Because the patient has two acute exacerbations of chronic conditions (low back pain and SI joint pain) and medication management, this visit meets two of the three MDM criteria for a level 4 E/M office visit. Therefore, you would code it as a 99214 with modifier -25 and an OMT procedure code.

When documenting an OMT consultation service, be aware of several nuances. The initial consult visit is excluded from the new MDM and time-based rules; it follows the previous E/M guidelines. However, subsequent consult visits would follow the new MDM or time-based rules. If a patient was referred to you for evaluation for OMT, the initial visit could be billed as a consult visit, but subsequent follow-up visits must be billed as established patient visits. The referral note must state “referral for possible OMT” in order for the consulting physician to bill for both an E/M service and the OMT procedure. If the referral note just states “referral for OMT,” the consulting physician can only bill for the procedure because, based on documentation, the referring clinician has already determined that OMT is appropriate, even if the referring clinician is not educated in osteopathic evaluation.

Each Medicare Administrative Contractor (MAC) may have some differences in their OMT coding and documentation policies, so check with the MAC assigned to your geographic region, as well as other payers. This guidance reflects policies we have found across several different MACs.


OMT is helpful for patients with a variety of conditions and can improve health outcomes.

Physicians who perform OMT should be fairly compensated. Their documentation should support the medical necessity for OMT, and they should consider also billing an E/M service in most cases, based on the number and complexity of problems and risk assessment.

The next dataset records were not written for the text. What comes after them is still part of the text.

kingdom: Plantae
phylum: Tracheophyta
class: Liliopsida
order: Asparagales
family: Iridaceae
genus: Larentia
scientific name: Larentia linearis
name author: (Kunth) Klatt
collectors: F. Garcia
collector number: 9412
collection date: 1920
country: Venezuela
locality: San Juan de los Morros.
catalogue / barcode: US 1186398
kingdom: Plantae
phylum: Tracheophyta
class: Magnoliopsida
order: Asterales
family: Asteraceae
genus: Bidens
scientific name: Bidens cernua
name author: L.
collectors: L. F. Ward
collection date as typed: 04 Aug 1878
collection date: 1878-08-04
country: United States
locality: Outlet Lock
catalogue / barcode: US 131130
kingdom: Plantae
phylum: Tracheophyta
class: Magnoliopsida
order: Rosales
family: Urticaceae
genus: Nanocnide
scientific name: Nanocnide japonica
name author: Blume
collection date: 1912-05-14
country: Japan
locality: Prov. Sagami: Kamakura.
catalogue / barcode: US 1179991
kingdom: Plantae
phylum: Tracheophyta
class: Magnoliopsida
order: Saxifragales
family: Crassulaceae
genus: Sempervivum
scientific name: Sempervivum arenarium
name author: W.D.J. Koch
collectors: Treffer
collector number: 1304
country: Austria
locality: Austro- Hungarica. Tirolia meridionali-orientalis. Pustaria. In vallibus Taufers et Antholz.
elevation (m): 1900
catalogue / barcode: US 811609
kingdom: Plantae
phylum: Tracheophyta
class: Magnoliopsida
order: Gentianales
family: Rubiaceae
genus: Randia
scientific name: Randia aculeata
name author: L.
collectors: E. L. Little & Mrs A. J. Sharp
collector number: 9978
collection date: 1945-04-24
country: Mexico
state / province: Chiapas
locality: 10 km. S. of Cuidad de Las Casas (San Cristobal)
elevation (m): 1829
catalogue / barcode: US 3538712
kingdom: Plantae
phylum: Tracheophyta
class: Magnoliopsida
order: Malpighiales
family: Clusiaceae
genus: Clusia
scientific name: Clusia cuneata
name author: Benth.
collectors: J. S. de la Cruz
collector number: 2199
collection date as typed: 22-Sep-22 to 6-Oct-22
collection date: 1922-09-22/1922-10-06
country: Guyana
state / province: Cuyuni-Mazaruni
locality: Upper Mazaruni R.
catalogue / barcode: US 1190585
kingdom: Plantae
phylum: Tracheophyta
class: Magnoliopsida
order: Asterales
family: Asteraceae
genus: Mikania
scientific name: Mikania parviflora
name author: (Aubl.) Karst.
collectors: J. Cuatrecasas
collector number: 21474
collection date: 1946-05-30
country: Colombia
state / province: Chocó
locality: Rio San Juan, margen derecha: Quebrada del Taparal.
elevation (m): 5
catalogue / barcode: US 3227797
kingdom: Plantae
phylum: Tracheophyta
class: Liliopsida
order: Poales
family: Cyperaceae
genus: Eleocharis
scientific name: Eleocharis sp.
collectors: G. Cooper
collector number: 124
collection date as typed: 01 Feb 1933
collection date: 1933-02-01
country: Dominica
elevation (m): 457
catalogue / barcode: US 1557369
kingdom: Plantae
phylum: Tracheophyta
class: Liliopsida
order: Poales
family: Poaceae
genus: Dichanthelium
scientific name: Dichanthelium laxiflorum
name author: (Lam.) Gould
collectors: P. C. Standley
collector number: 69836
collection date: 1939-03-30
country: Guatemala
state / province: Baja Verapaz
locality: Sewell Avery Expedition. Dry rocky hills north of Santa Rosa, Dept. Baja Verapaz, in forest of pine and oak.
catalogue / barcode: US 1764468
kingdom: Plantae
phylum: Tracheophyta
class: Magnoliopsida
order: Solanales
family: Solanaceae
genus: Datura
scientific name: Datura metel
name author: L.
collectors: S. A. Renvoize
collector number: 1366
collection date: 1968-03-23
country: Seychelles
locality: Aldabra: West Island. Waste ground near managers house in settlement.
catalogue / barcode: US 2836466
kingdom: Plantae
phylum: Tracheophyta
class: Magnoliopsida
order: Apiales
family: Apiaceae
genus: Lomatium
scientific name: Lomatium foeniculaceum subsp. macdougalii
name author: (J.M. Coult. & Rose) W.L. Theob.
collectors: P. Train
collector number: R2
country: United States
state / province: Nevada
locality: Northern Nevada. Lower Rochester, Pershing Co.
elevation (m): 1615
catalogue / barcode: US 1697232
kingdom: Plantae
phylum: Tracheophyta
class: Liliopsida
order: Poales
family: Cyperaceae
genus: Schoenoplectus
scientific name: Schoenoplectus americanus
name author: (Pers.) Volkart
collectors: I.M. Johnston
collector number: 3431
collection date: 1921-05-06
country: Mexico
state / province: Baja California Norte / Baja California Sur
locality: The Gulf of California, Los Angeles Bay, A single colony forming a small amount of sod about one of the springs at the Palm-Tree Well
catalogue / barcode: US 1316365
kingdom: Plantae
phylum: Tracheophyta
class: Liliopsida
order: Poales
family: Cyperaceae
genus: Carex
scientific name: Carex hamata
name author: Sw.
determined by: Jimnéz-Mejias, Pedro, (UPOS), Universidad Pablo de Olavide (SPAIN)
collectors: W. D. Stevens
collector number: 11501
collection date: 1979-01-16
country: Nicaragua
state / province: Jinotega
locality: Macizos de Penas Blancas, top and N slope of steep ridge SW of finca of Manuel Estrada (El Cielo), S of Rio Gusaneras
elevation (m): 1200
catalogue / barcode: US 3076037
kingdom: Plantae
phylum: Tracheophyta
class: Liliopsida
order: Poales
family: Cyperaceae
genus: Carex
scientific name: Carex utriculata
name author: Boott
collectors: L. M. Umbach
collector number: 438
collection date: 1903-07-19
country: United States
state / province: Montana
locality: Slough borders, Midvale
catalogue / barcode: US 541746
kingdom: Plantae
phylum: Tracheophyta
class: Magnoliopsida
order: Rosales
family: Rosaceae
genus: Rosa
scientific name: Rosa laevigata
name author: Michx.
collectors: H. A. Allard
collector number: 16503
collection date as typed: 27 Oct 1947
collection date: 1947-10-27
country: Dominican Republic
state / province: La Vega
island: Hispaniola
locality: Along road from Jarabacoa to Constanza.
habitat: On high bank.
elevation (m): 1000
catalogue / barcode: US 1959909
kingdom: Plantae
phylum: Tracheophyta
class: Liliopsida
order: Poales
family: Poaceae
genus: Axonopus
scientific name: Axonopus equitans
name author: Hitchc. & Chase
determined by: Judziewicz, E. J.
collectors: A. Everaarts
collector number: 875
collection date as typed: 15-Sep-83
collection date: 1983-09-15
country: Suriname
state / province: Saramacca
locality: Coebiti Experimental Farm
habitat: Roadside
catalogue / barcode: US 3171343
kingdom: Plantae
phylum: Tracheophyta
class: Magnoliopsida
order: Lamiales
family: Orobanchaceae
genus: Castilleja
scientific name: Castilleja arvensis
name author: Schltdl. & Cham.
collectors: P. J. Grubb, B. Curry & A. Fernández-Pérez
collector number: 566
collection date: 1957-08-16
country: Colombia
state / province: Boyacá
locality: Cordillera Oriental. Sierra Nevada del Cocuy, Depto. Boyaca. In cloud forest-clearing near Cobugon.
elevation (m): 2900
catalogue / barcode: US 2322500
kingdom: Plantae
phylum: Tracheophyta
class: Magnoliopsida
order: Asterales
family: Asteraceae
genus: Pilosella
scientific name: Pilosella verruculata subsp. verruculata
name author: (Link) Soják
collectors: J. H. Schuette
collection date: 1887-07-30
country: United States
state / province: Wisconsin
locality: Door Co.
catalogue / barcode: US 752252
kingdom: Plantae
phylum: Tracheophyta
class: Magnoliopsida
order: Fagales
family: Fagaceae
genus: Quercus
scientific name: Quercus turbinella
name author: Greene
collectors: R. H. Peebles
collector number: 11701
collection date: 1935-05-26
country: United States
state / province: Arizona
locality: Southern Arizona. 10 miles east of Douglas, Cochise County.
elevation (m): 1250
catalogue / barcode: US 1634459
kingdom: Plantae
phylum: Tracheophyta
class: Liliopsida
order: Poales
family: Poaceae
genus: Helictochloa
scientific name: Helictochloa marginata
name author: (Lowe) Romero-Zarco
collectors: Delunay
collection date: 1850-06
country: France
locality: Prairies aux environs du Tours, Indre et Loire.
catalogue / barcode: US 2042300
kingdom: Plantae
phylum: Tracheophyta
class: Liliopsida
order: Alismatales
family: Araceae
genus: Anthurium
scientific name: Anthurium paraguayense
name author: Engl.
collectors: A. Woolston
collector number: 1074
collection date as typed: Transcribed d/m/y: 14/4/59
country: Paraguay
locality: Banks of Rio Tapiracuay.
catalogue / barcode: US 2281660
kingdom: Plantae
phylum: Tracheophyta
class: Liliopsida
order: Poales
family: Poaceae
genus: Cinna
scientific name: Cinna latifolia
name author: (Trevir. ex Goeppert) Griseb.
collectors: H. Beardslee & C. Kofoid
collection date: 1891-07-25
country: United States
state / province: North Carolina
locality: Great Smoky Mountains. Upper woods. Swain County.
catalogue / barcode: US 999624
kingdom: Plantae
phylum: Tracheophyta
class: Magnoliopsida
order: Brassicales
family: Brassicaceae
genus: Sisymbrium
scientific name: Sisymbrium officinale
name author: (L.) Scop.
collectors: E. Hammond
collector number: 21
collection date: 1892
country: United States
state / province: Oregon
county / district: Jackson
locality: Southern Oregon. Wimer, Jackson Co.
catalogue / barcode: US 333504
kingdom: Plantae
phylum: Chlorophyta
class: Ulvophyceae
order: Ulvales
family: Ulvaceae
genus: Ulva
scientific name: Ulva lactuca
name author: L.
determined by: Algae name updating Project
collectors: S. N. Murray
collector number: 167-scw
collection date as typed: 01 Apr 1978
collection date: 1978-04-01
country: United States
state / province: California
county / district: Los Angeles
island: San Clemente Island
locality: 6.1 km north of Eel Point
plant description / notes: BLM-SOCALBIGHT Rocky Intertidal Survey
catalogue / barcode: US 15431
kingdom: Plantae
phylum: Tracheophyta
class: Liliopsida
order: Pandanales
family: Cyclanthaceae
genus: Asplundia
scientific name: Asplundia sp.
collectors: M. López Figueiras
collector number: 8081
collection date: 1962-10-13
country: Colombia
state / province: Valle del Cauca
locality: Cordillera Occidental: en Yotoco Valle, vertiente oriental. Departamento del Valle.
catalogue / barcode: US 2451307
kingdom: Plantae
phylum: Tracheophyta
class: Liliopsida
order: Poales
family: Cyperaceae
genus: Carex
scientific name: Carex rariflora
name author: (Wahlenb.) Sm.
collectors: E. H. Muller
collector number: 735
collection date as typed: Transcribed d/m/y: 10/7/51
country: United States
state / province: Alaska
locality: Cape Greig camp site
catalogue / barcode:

Though there are basic guidelines on how to document and code for OMT, regional variations can exist. The American Osteopathic Association (AOA) continues to advocate for equitable reimbursement practices for OMT, yet denial of reimbursement can occur at times. The AOA can be a resource for assistance in those instances.8 With increased confidence in the coding, billing, and documentation of OMT procedures, more physicians may offer these evidence-based services to patients.